Alto Piura: Water and energy
The second megaproject is the Alto Piura Special Irrigation and Hydroelectric Project (Peihap). It includes the construction of a dam, a 33 km trans-Andean water pipeline and two hydroelectric power stations. Peihap will upgrade existing agricultural irrigation infrastructure, but also build out more across another 19,000 hectares. All in all, the project will secure irrigation for at least 50,000 hectares and have a total installed capacity of 300 megawatts. This makes Peihap one of northern Peru’s most significant and anticipated hydro projects.
We must take advantage of all of China’s experience in water solutions.
Paul Viñas, water management specialist, National University of Piura (UNP)
However, Peihap has already gone through two international contractors and arbitration. China could face quite a challenge in taking on this project.

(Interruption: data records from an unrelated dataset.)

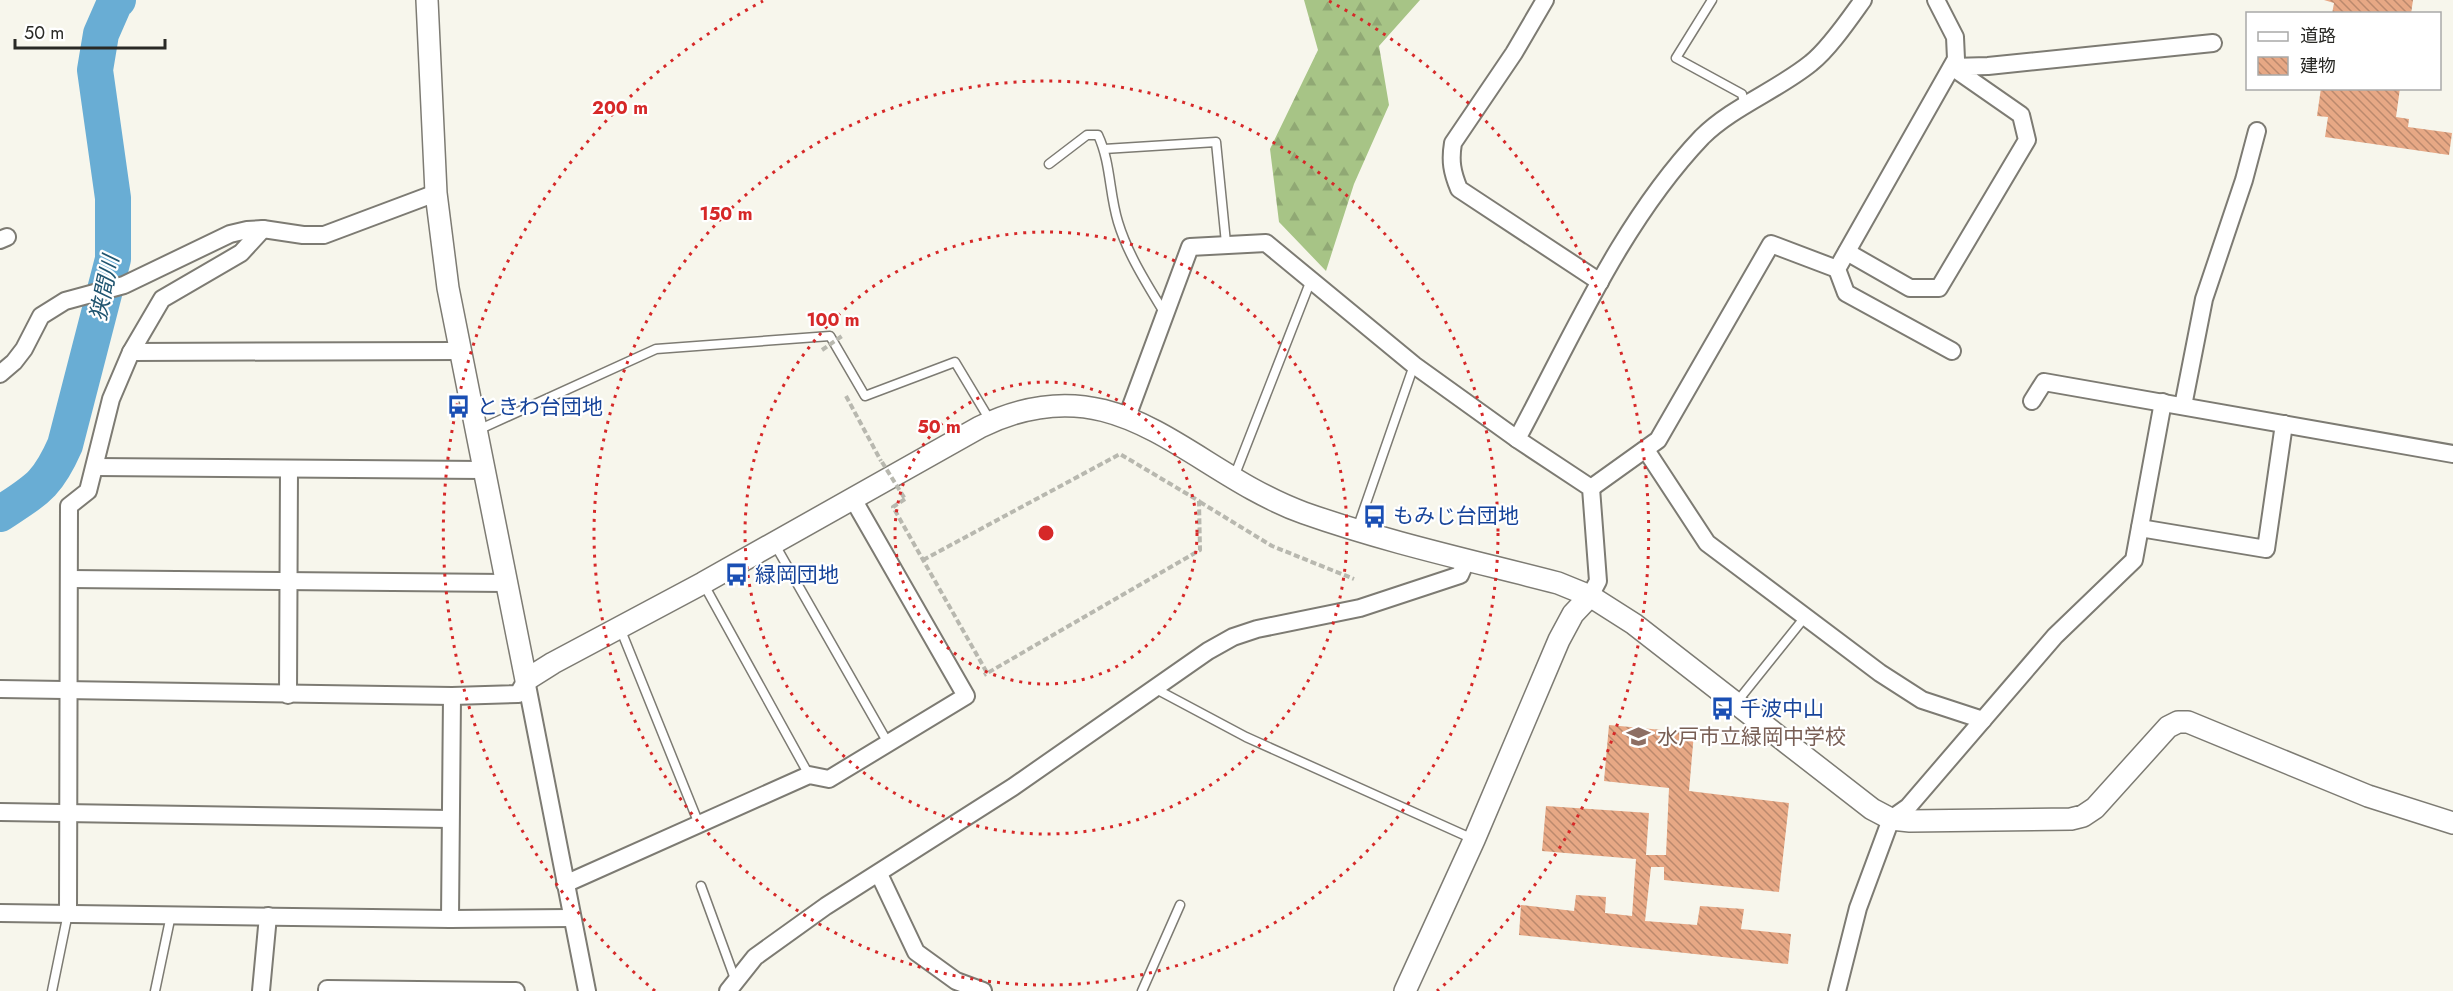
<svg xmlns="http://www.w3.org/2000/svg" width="2453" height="991" viewBox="0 0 2453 991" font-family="Jost,'Noto Sans JP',sans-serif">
<defs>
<pattern id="forest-firs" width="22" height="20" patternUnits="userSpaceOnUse" patternTransform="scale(1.5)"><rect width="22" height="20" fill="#a7c486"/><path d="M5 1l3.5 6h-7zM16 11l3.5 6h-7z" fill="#90a874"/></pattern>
<pattern id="building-back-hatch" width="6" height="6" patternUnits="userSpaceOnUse" patternTransform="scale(1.5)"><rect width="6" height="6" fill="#e7a885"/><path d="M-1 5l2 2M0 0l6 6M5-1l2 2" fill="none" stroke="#bb896d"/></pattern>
</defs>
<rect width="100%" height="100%" fill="#f7f6ec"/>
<!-- forest -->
<path fill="url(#forest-firs)" d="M 1304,0 L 1420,0 L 1379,46 L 1389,105 L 1354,184 L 1326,271 L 1279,222 L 1270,149 L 1318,50 Z"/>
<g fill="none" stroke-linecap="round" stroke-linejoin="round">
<!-- river -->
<path stroke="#69add4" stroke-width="36" d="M 0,514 C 36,490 47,486 65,445 L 113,259 L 113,198 L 95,70 L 101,34 L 115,2 L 118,0"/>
</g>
<!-- building -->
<g fill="url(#building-back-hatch)">
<path d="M 2324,0 L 2413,0 L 2411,14 L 2332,14 L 2334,3 Z"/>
<path d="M 2321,88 L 2400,88 L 2396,117 L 2409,119 L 2408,127 L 2452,133 L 2449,155 L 2325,137 L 2328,117 L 2317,116 Z"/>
<path d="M 1609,725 L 1694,733 L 1689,791 L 1789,803 L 1779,892 L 1664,880 L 1664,867 L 1651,867 L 1645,921 L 1697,925 L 1700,906 L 1744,909 L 1741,929 L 1791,934 L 1788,964 L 1519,935 L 1521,905 L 1574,911 L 1576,895 L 1606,897 L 1605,913 L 1632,916 L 1636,859 L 1542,851 L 1546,806 L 1649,813 L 1646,855 L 1666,855 L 1669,788 L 1604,781 Z"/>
</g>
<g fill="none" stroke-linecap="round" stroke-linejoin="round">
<defs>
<g id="service">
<path d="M 1712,0 L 1676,58 L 1742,94 L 1745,106"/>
<path d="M 1104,149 L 1216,142 L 1226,243"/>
<path d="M 1049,164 L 1087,135 L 1098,135 C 1111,163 1109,193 1118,222 C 1128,255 1147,284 1165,314"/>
<path d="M 478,430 L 656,349 L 830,336 L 865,396 L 955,362 L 991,422"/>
<path d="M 1234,477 L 1311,280"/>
<path d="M 1357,529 L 1414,365"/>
<path d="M 774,543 L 888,743"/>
<path d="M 703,583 L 809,775"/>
<path d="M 620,628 L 699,824"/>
<path d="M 1154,688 L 1246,737 L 1473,839"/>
<path d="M 1736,703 L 1805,617"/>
<path d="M 701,886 L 735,979"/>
<path d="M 52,991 L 68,913"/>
<path d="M 155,991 L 171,915"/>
<path d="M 1142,991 L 1180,905"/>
</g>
<g id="minor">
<path d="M 1545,0 L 1514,53 L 1453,143 C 1450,161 1452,172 1459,189 L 1600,282"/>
<path d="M 1936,0 L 1955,37 L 1956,59 L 1837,269 L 1846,293 L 1952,351"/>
<path d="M 0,240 L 7,237"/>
<path d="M 1847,252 L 1910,288 L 1939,288 L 2027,140 L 2021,115 L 1952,67 L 1988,66 L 2213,43"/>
<path d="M 131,352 L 459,351"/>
<path d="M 0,374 L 14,362 L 24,349 L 41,316 L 65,301 L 124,285 L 230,234 L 247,230 L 263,229 L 303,235 L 324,235 L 436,193"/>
<path d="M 2032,401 L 2044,382 L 2453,454"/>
<path d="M 2183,406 L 2204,299 L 2244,180 L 2257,131"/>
<path d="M 1127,417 L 1190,247 L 1266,243 L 1414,365 L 1517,439"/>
<path d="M 1646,450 L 1707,543 L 1880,673 L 1922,700 L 1983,720"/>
<path d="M 96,467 L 483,470"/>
<path d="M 1591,488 L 1658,440 L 1771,244 L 1837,269"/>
<path d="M 2140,528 L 2266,549 L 2284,424"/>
<path d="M 70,579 L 505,583"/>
<path d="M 1590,596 L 1598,581 L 1591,488 L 1517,439 C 1572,337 1621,222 1702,137 C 1732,107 1778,90 1811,63 C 1829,49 1850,18 1863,0"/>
<path d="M 526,680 L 587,991"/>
<path d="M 0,689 L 452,696 L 518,694 L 526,680"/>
<path d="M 288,695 L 289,469"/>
<path d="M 0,812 L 450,819"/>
<path d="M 879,874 L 916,952 L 956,981 L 983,991"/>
<path d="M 565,884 L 809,775 L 829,779 L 966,696 L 853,499"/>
<path d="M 0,913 L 450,919 L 572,918"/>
<path d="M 68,913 L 69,506 L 88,491 L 111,399 L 131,352 L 162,299 L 241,253 L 263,229"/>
<path d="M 450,919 L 452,696"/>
<path d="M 261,991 L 268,916"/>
<path d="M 327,991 L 327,989 L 516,991"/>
<path d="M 728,991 L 755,957 L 826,906 L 1013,787 L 1208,651 L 1233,637 L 1257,629 L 1360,608 L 1460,575 L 1467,559"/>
<path d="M 1837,991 L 1858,908 L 1891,819 L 1908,807 L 2055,636 L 2134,560 L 2163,402"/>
</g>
<g id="tertiary">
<path d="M 427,0 L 436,193 L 448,288 L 526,680 L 553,663 L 703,583 L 980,427 C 1119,359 1186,470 1304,513 C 1386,542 1473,561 1558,583 L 1590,596 L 1634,624 L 1872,809 L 1891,819 L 1910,821 L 2071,819 L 2083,816 L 2095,808 L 2168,727 L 2178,722 L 2188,722 L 2368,796 L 2453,823"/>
<path d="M 1405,991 L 1474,840 L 1559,640 L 1573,614 L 1590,596"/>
</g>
</defs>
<!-- service casing -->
<use href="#service" stroke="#7d7b73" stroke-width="11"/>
<!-- minor casing -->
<use href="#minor" stroke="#7d7b73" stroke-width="20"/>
<!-- tertiary casing -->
<use href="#tertiary" stroke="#7d7b73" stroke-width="24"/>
<!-- path -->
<g stroke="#b8b8af" stroke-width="4" stroke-dasharray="6 3" stroke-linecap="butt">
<path d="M 846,396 L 881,461"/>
<path d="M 905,499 L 893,507 L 986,671"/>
<path d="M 1200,502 L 1272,546 L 1354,579"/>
<path d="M 923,560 L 1120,454 L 1199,501 L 1200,550 L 984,675"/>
</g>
<!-- service -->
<use href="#service" stroke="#fff" stroke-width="8"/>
<!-- minor -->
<use href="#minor" stroke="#fff" stroke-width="16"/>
<!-- tertiary -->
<use href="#tertiary" stroke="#fff" stroke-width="21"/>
<!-- path-bridge -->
<g stroke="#b8b8af" stroke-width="4" stroke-dasharray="6 3" stroke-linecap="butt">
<path d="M 822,350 L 842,336"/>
<path d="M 882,462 L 905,499"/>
</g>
</g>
<!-- distance rings -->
<g fill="none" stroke="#d62828" stroke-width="3" stroke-dasharray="3 6">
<circle cx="1046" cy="533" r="151"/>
<circle cx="1046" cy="533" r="301"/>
<circle cx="1046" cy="533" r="452"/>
<path d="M655 991A602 602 0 0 1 763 1M1329 1A602 602 0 0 1 1437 991"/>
</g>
<!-- icons -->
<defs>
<symbol id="bus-bare" viewBox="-9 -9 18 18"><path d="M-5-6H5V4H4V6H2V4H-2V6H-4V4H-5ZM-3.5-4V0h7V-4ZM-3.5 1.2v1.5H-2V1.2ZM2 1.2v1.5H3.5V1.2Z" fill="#1a4fb4" stroke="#fff" stroke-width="2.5" paint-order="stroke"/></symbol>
<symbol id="school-bare" viewBox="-9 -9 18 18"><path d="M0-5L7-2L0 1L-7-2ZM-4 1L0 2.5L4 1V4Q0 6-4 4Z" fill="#8d6e63" stroke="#fff" stroke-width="2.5" paint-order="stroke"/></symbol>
</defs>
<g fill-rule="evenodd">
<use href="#bus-bare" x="442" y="390" width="33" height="33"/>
<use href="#bus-bare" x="1358" y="500" width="33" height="33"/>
<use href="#bus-bare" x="720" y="558" width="33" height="33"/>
<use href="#bus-bare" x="1706" y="692" width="33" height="33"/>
<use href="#school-bare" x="1622" y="720" width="33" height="33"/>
</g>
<g text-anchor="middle" stroke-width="4.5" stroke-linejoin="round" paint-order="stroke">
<!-- transit labels -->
<g font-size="21" fill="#164399" stroke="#fff" text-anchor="start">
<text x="477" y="414">ときわ台団地</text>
<text x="1393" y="523">もみじ台団地</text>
<text x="755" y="582">緑岡団地</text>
<text x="1740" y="716">千波中山</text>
</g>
<!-- education labels -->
<g font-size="21" fill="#785e54" stroke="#fff" text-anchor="start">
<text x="1657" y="744">水戸市立緑岡中学校</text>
</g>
<!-- water labels -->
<g font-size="22" font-style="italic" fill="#205570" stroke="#fff">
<text transform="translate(104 288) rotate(-78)" y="8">狭間川</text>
</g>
</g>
<circle cx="1046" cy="533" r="9" fill="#d62828" stroke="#fff" stroke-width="3"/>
<g font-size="18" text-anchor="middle" font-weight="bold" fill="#d62828" stroke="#fff" stroke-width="4.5" stroke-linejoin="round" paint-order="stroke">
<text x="620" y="114">200 m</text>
<text x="726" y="220">150 m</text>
<text x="833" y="326">100 m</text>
<text x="939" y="433">50 m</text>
</g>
<!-- legend -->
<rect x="2246" y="12" width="195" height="78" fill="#ffffff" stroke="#a9a9a8" stroke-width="1.5"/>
<rect x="2258" y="32" width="30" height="9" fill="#ffffff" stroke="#a9a9a8" stroke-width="1.5"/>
<text x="2300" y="42" font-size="18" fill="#292925">道路</text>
<rect x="2258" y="57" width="30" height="18" fill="url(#building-back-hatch)" stroke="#a9a9a8" stroke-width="1.5"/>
<text x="2300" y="72" font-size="18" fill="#292925">建物</text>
<!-- scale -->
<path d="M15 39v9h150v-9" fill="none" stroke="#292925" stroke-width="3"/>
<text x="24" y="39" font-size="18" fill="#292925" stroke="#ffffff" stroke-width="4.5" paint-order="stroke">50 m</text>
</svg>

Zapata says the intra-governmental agreement is “already a step forward” but “a roadmap for the project must be established.” No contract is likely to be awarded until 2027, he adds.
Paul Viñas, a UNP biologist specialising in water management, emphasises the importance of incorporating nature into the project: “We must take advantage of all of China’s experience in water solutions. But engineering must go hand-in-hand with nature-based solutions. For example, we must restore the forests in the upper Piura Basin, which serve as rain regulators.”
The National Water Authority (ANA) told Dialogue Earth it would not comment on water management in northern Peru. Unsuccessful attempts were also made to interview representatives from the Peruvian Ministry of Agriculture and Irrigation (MDAR).
Far away from talk of technical studies and governmental deal-making and announcements, Yhon Silupú walks around his plot in Cieneguillo. The soil is still dry, and the lemon trees have not sprouted again. For him, the promises of dams and tunnels remain remote. “Water is urgent for us,” he warns.